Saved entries
*** Begin section ***

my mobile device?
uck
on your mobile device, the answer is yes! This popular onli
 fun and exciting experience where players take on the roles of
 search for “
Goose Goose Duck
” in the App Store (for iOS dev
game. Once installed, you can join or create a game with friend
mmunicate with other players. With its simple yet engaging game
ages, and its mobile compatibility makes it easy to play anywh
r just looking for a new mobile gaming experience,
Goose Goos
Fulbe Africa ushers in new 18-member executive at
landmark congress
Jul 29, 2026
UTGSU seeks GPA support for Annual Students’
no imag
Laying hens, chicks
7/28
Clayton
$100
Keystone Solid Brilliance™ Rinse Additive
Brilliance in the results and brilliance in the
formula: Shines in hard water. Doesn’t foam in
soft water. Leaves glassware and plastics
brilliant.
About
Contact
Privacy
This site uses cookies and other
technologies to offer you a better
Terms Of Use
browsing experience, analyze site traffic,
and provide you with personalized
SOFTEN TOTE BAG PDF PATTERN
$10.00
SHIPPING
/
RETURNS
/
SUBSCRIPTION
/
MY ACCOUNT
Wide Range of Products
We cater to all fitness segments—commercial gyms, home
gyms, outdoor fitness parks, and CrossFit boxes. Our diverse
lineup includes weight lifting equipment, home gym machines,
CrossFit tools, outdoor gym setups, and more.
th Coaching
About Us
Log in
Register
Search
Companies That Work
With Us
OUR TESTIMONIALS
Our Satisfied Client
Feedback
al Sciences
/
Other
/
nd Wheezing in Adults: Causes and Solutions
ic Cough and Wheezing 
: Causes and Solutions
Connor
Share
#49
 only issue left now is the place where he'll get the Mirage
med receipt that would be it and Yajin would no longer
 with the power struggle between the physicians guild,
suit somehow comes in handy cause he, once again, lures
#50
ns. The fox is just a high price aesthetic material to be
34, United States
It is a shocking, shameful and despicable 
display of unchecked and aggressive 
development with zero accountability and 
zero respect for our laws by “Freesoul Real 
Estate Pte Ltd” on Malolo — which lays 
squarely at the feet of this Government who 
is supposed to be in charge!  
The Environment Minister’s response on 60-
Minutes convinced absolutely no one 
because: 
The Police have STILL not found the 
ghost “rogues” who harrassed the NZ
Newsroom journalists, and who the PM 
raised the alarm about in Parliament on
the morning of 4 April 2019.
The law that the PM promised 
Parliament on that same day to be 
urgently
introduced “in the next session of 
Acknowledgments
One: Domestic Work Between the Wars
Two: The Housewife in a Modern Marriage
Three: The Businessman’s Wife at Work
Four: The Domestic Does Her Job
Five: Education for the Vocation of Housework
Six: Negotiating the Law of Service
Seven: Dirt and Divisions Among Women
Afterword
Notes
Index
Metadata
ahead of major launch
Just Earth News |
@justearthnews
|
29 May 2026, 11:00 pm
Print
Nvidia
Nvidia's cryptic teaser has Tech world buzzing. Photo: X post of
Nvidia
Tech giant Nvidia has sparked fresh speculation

*** End section ***

DIRECTIVE — Please reproduce the lines of the records exactly, beginning with the very first line and stopping after the line that contains "Wide Range of Products".

RESPONSE TO THIS EXERCISE —
my mobile device?
uck
on your mobile device, the answer is yes! This popular onli
 fun and exciting experience where players take on the roles of
 search for “
Goose Goose Duck
” in the App Store (for iOS dev
game. Once installed, you can join or create a game with friend
mmunicate with other players. With its simple yet engaging game
ages, and its mobile compatibility makes it easy to play anywh
r just looking for a new mobile gaming experience,
Goose Goos
Fulbe Africa ushers in new 18-member executive at
landmark congress
Jul 29, 2026
UTGSU seeks GPA support for Annual Students’
no imag
Laying hens, chicks
7/28
Clayton
$100
Keystone Solid Brilliance™ Rinse Additive
Brilliance in the results and brilliance in the
formula: Shines in hard water. Doesn’t foam in
soft water. Leaves glassware and plastics
brilliant.
About
Contact
Privacy
This site uses cookies and other
technologies to offer you a better
Terms Of Use
browsing experience, analyze site traffic,
and provide you with personalized
SOFTEN TOTE BAG PDF PATTERN
$10.00
SHIPPING
/
RETURNS
/
SUBSCRIPTION
/
MY ACCOUNT
Wide Range of Products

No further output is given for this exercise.